I was recently chatting with a close friend who shared that her team is preparing to reorganize again because their new structure isn’t achieving its intended outcomes. She sounded frustrated. She and her peers had just spent the past six months figuring out their evolving roles and new ways of working together. They’d been given no roadmap, just a new reporting structure and they’d been figuring it out ever since. In her mind, things were finally becoming clear.
Why did this take six months to figure out? How could the leaders who created this new structure have provided the needed clarity from the very beginning? The answer is that they could have gotten organized about the implementation and not just focused on the introduction of the future-state org structure.
As you begin the work of restructuring, there are a few steps you can take to get organized. To borrow from Stephen Covey’s 7 Habits of Highly Effective People, ensure you are “beginning with the end in mind.”
For organization redesign, the end to have in mind is the successful implementation of a design that achieves strategic objectives and leads to measurable business results. A critical part of this is ensuring people are prepared for and informed about what is changing as they step into the future-state organization.
Three tips for getting organized to ensure a successful restructure
1. Identify the work activities and where they’ll sit in the future
The work is a key part of what needs to be shared with people so they can understand the future organization and their place in it. What work is changing? Is some work moving to another person or team? Is some work no longer needed and should be stopped altogether?
2. Identify how individuals and teams will work together in the new organizational structure
Linkages are mechanisms that facilitate information sharing and work coordination across teams. We can use linkages to mitigate the downsides of the formal structure. Defining these upfront increases productivity in the new structure because people don’t have to figure it out on their own. The linkages are already defined for them. You’ll need to answer questions like, “How will information be exchanged? Are there key processes or handoff points that need to be identified?”
3. Determine how the new structure and ways of working will be communicated to employees
There is no substitute for a good change management plan during restructuring.
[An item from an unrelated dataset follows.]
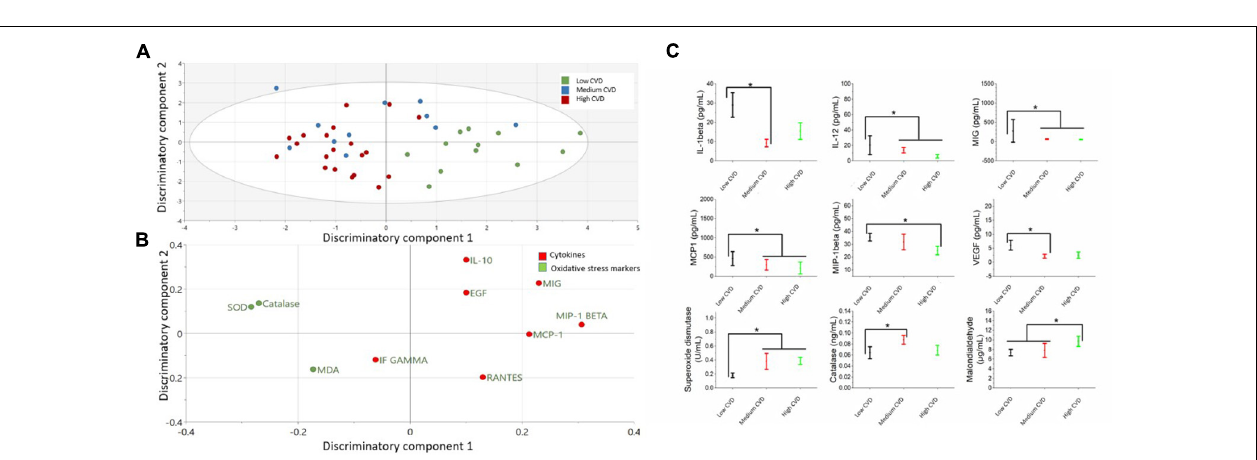
FIGURE 2 | Differences in cytokines and oxidative stress markers among cardiovascular demand (CD) rank groups (low, moderate and high). (A) The score plot of OPLS-DA model comparing analytes from three power groups, exhibits class-discriminatory component 1 ( x -axis) versus class-discriminatory component 2 ( y -axis). (B) The corresponding loading plots showing top associated analytes differentiating low, moderate and high CD groups. (C) Significant differences in cytokines and oxidative stress markers among the three groups by KS test (* p <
You must consider many elements when creating your communication plan. For example, what do employees need to know about their changing work? What is the timeframe of when things will change? How will they be trained in new skills they need if work is added? When will deprioritized work activities cease? How will work be transitioned to the new person or team and what is their role in that transition?
Using the AlignOrg Method
For decades, we’ve been applying the AlignOrg Method to the redesign process. This methodology promotes the inclusion of the people closest to the work and encourages having transparent discussions and even debates about what will set an organization apart from its competitors. It utilizes our Cube Model to ensure that all facets of the organization are aligned to achieve the strategic objectives.
Structure is just one side of the cube. You must also consider linkages to other groups, clarity on what work sits where, and how different roles work together. These are all the things my friend and her peers were trying to work through after the structural changes were announced six months ago. Instead of working to fill in the gaps of a new structure, they could have quickly stepped into their new roles and ways of working together.
To leaders who are considering reorganization, if you’ve started redrawing boxes, I’d encourage you to pause and consider how to best get organized around the cube to achieve a successful restructure. Otherwise, you just may be redrawing those boxes again in a few months.